Robert Kubica po wyścigu o Grand Prix Europy mówił, że miał szansę na podium, ale stracił ją podczas pit stopu. Władze ekipy przyznały mu rację i wyjaśniły, dlaczego zmiana opon nie była idealna.

Łukasz Czechowski
Łukasz Czechowski

- Piąte miejsce Roberta to dobry wynik i odrobiliśmy trochę strat do Mercedesa. Zdołaliśmy szybko zareagować na samochód bezpieczeństwa i zmienić strategię, ale mogliśmy osiągnąć lepszy wynik - powiedział Eric Boullier, szef Renault F1 Team. - Rozczarowujące jest, że Witalij minął się z punktami, szczególnie po dobrym występie w kwalifikacjach. Jeśli jesteś na 15. miejscu po pierwszym zakręcie, to trudno jest wrócić na punktowaną pozycję, ale przynajmniej miał dobre tempo.

Przyczyny słabego pit stopu Kubicy wyjaśnił Alan Permane, główny inżynier wyścigowy. - Piąte miejsce Roberta to rozsądny wynik, biorąc pod uwagę, że startował szósty. Zareagowaliśmy szybko na samochód bezpieczeństwa i ściągnęliśmy Roberta na pit stop, ale niestety na to okrążenie mieliśmy zaplanowany postój Witalija i mechanicy czekali z jego oponami.
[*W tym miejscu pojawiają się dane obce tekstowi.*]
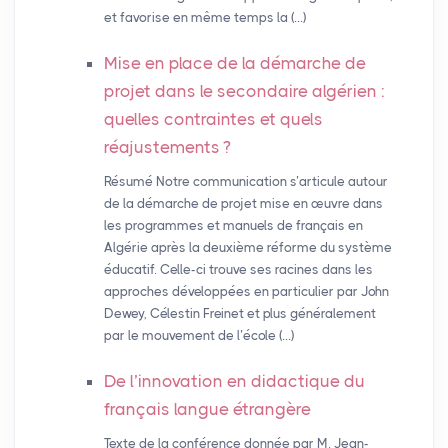
et favorise en même temps la (…)
Mise en place de la démarche de
projet dans le secondaire algérien :
quelles contraintes et quels
réajustements
?
Résumé Notre communication s’articule autour
de la démarche de projet mise en œuvre dans
les programmes et manuels de français en
Algérie après la deuxième réforme du système
éducatif. Celle-ci trouve ses racines dans les
approches développées en particulier par John
Dewey, Célestin Freinet et plus généralement
par le mouvement de l’école (…)
De l’innovation en didactique du
français langue étrangère
Texte de la conférence donnée par M. Jean-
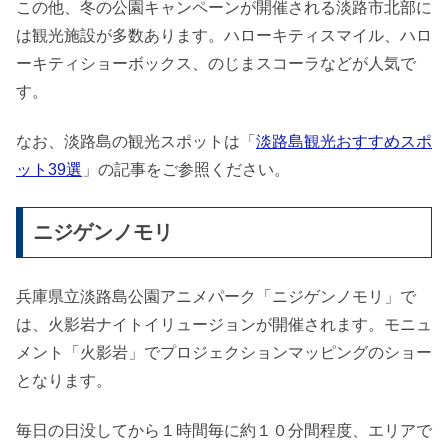
この他、冬の公園キャンペーンが開催される淡路市北部に
は観光施設が多数あります。ハローキティスマイル、ハロ
ーキティショーボックス、のじまスコーラなどが人気で
す。
なお、淡路島の観光スポットは「
淡路島観光おすすめスポ
ット39選
」の記事をご参照ください。
ニジゲンノモリ
兵庫県立淡路島公園アニメパーク「ニジゲンノモリ」で
は、火影岩ナイトイリュージョンが開催されます。モニュ
メント「火影岩」でプロジェクションマッピングのショー
となります。
毎日の日没してから１時間毎に約１０分間程度、エリアで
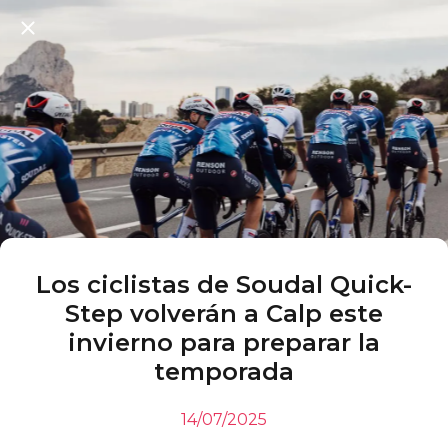
Los ciclistas de Soudal Quick-
Step volverán a Calp este
invierno para preparar la
temporada
14/07/2025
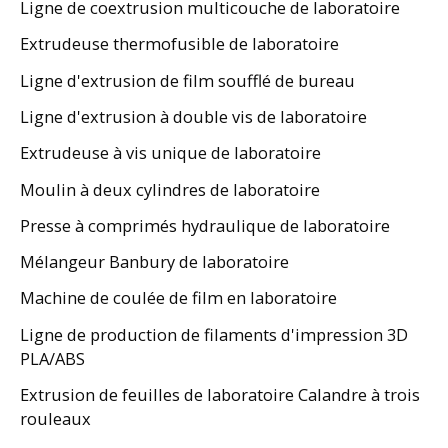
Ligne de coextrusion multicouche de laboratoire
Extrudeuse thermofusible de laboratoire
Ligne d'extrusion de film soufflé de bureau
Ligne d'extrusion à double vis de laboratoire
Extrudeuse à vis unique de laboratoire
Moulin à deux cylindres de laboratoire
Presse à comprimés hydraulique de laboratoire
Mélangeur Banbury de laboratoire
Machine de coulée de film en laboratoire
Ligne de production de filaments d'impression 3D
PLA/ABS
Extrusion de feuilles de laboratoire Calandre à trois
rouleaux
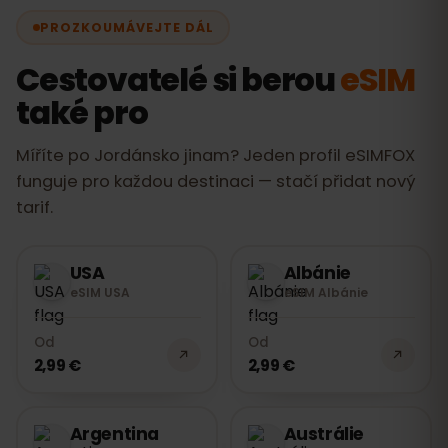
Pixel 3+ atd.). eSIMFOX je datová eSIM:
PROZKOUMÁVEJTE DÁL
hovory a SMS jdou přes vaše běžné číslo
nebo internet (WhatsApp). Jinak žádné
Cestovatelé si berou
eSIM
nevýhody — nic nevkládáte a nic
také pro
nevracíte.
Míříte po Jordánsko jinam? Jeden profil eSIMFOX
funguje pro každou destinaci — stačí přidat nový
tarif.
USA
Albánie
eSIM USA
eSIM Albánie
Od
Od
2,99 €
2,99 €
Argentina
Austrálie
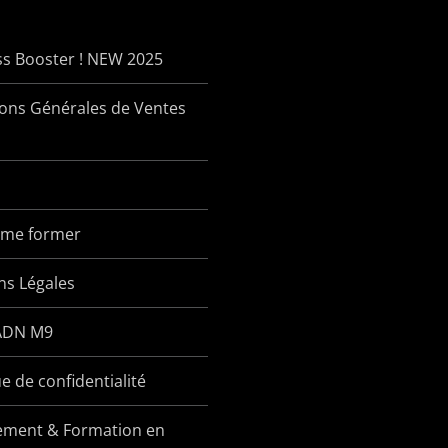
ss Booster ! NEW 2025
ions Générales de Ventes
x me former
ns Légales
ADN M9
ue de confidentialité
ement & Formation en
Musieli biec do garażu, by je wymienić. To kosztowało trochę czasu i stratę miejsca do Buttona oraz Barrichello. Jednak dzięki szybkiej reakcji przeskoczyliśmy oba bolidy Ferrrari, więc ostatecznie zostaliśmy na piątym miejscu - powiedział. - Robert resztę rywalizacji spędził za Barrichello, a ponieważ oszczędzaliśmy silnik pod koniec wyścigu, trudno było go wyprzedzić. Witalij stracił dużo miejsc na starcie, co uczyniło jego wyścig trudnym. Odzyskał kilka pozycji podczas pit stopu, ale ostatecznie nie zdobył punktów - dodał.
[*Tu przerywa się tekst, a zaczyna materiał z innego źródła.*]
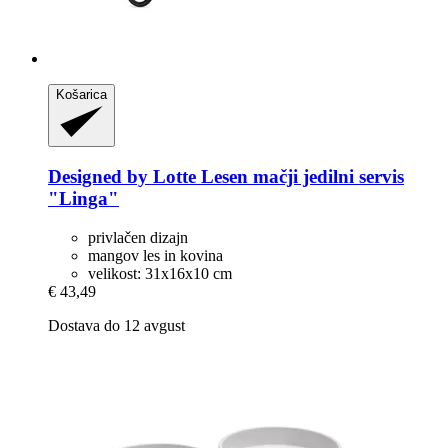
Košarica
Designed by Lotte
Lesen mačji jedilni servis
"Linga"
privlačen dizajn
mangov les in kovina
velikost: 31x16x10 cm
€ 43,49
Dostava do 12 avgust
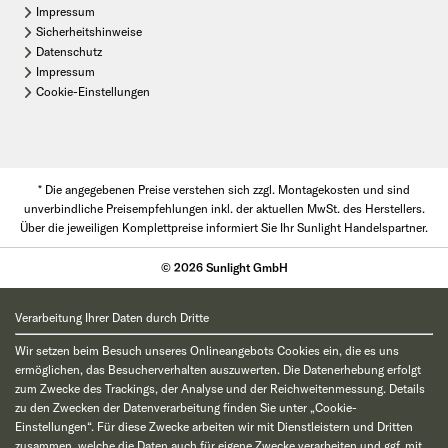
Impressum
Sicherheitshinweise
Datenschutz
Impressum
Cookie-Einstellungen
* Die angegebenen Preise verstehen sich zzgl. Montagekosten und sind
unverbindliche Preisempfehlungen inkl. der aktuellen MwSt. des Herstellers.
Über die jeweiligen Komplettpreise informiert Sie Ihr Sunlight Handelspartner.
© 2026 Sunlight GmbH
Verarbeitung Ihrer Daten durch Dritte
Wir setzen beim Besuch unseres Onlineangebots Cookies ein, die es uns
ermöglichen, das Besucherverhalten auszuwerten. Die Datenerhebung erfolgt
zum Zwecke des Trackings, der Analyse und der Reichweitenmessung. Details
zu den Zwecken der Datenverarbeitung finden Sie unter „Cookie-
Einstellungen“. Für diese Zwecke arbeiten wir mit Dienstleistern und Dritten
zusammen, welche die Daten auch für eigene Zwecke verarbeiten und ggf. mit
Kolejny raz powody do zadowolenia miał Remi Taffin, który w zespole odpowiada za silniki. Te w Walencji spisały się nienagannie. - Na ten wyścig Witalij miał świeży silnik. Dla jednostki Roberta był to drugi wyścig. Mimo że było bardzo gorąco, nie zanotowaliśmy żadnych problemów ze strony jednostek napędowych i mogliśmy pokazać ich pełen potencjał. Zdobyliśmy ważne punkty i zmniejszyliśmy straty do Mercedesa. Jedyne rozczarowanie wynika z tego, że mogliśmy być wyżej, ale inne zespoły wykonały lepszą pracę w czasie pit stopów, gdy pojawił się samochód bezpieczeństwa. Podsumowując - kontynuujemy naszą ciężką pracę. Przez cały sezon rozwijamy się na każdy wyścig - powiedział Taffin.